> **Task statement**:
Tell whether each statement agrees with the post that follows. Answer yes or no, and quote the words from the post that decide it: (a) The writer blames the MOQ for the messy conversation. (b) Surveying members of the academy of science showed a dramatic difference in that group. (c) The writer sees something intellectual in Reet's answer.

─── Reading text

Krimel, Mati and y'all:

I agree that the conversation is a bit of a mess but I don't blame the MOQ for 
that.

I also agree that the question is too vague. But I totally disagree with 
Krimel's contention that Reet's answer "can only be an intellectual 
formulation". I don't see anything at all intellectual in it. She's seems 
perfectly bright and her answers are coherent but her concerns are all about 
money and family and national pride. These are social values even when a person 
is very articulate about expressing them. 

In the philosophy of religion course I took last semester we spent some time 
looking at "the death of God" and Nietzsche's claim that it would take at least 
100 years for people to realize what he was saying. The professor's wife 
happens to be a sociologist and has become quite sophisticated about designing 
research surveys and can otherwise tell good ones from bad ones. To flesh out 
Nietzsche's claim he brought in some "data" on the attitudes of scientists 
toward religious belief, one that spans several generations. Contrary to what 
you might think, as it turns out, scientists aren't generally very different 
from the general population in terms of religious belief. Or at least that was 
true for a long time. But more recently somebody got the bright idea to survey 
the very top ranked scientists, members of the academy of science, rather than 
just anybody in the field. And sure enough, there is a dramatic difference 
among that group. The elite scientists aren't entirely irreli
 gious, but almost. The professors point, i think, was simply to show that 
Nietzsche was basically right. These things don't happen overnight and there is 
always going to a cutting edge that gets there before the rest of us do.

──────
─── Recorded data

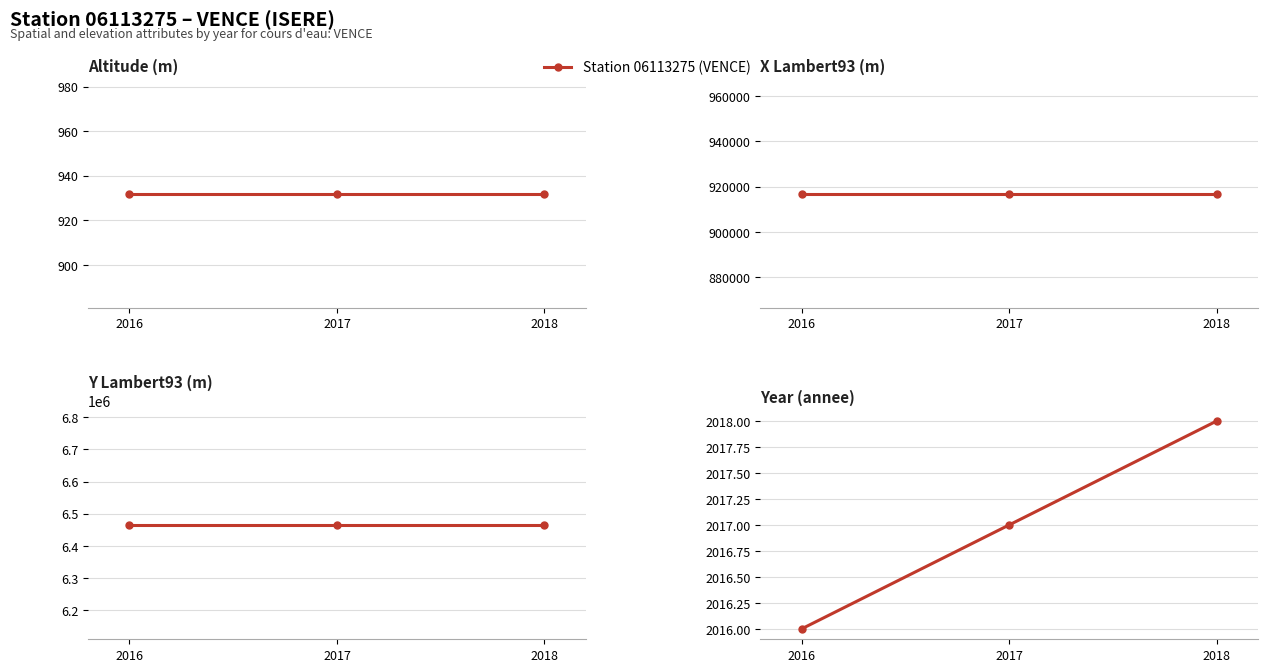

What is the sum of all values?

6051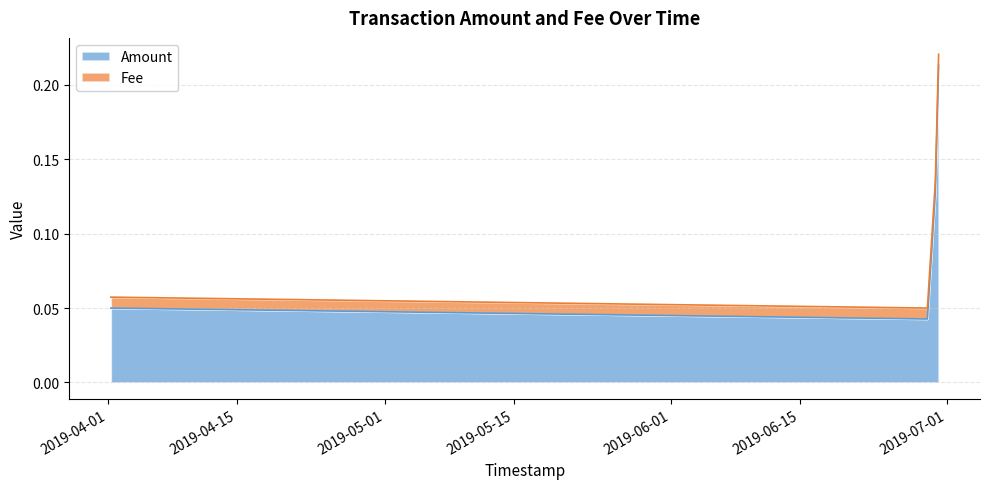

What is the label of the 1st point from the right?

2019-06-30 01:39:03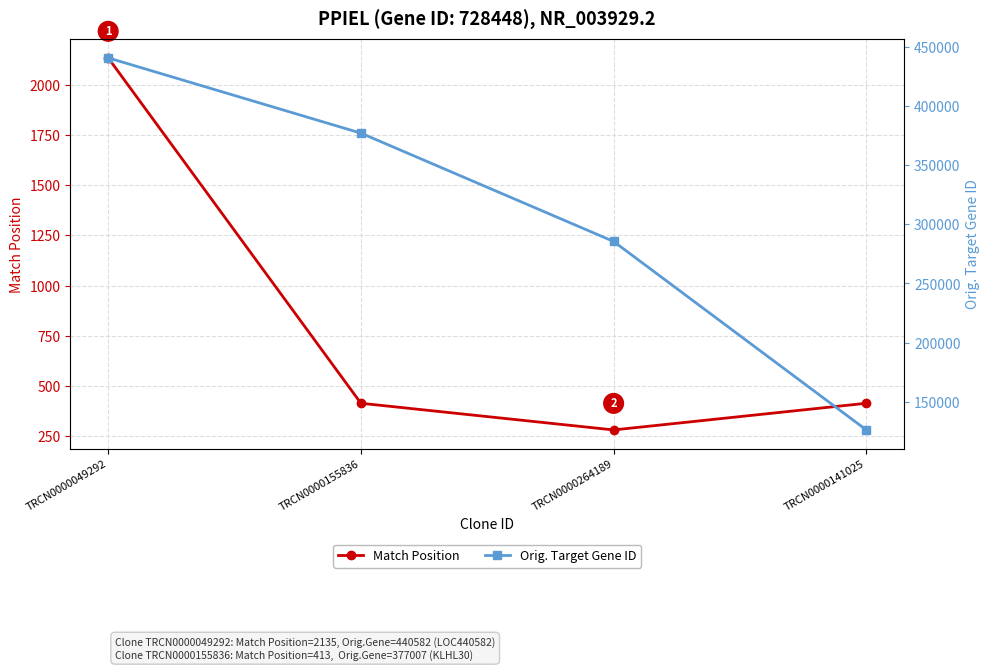

What is the difference between the highest and lowest values at TRCN0000049292?

438447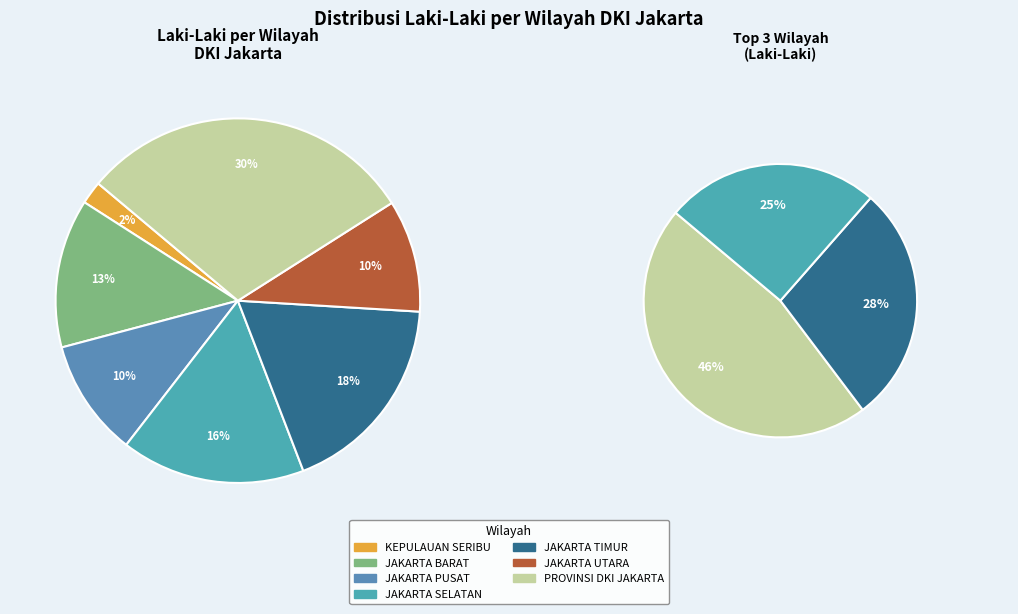

Is JAKARTA TIMUR the majority of the pie?

No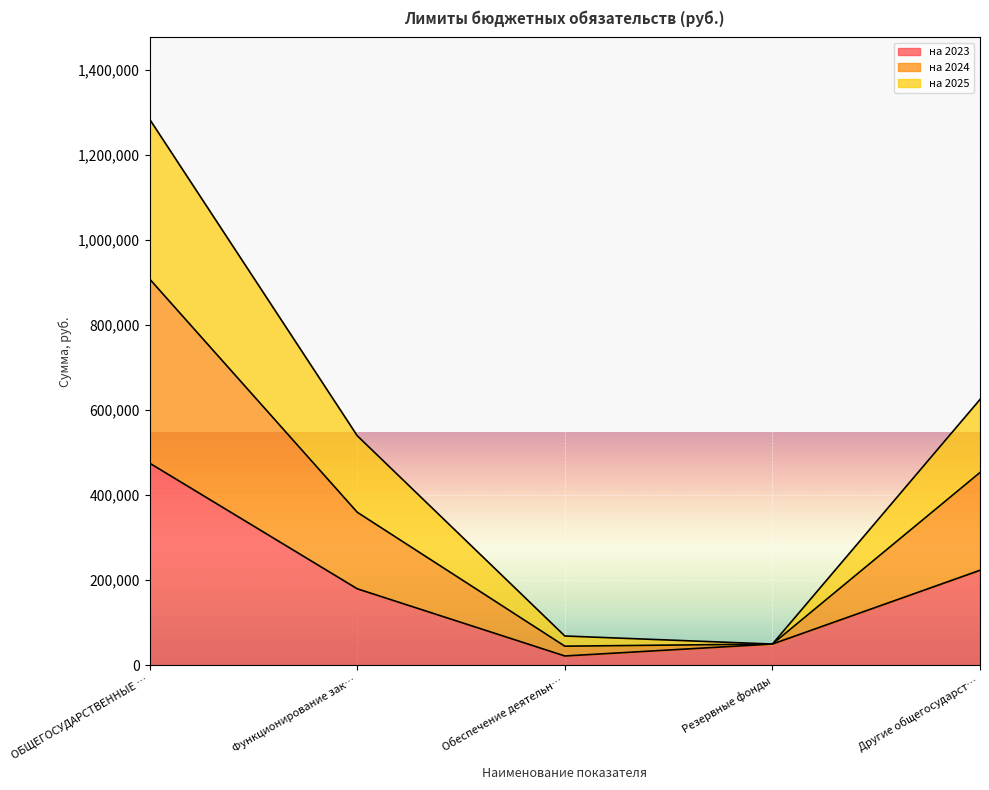

What is the approximate value of на 2023 at Обеспечение деятельн…?

21963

──────

> **Your response**:
(a) No: "I don't blame the MOQ for that."
(b) Yes: "And sure enough, there is a dramatic difference among that group."
(c) No: "I don't see anything at all intellectual in it."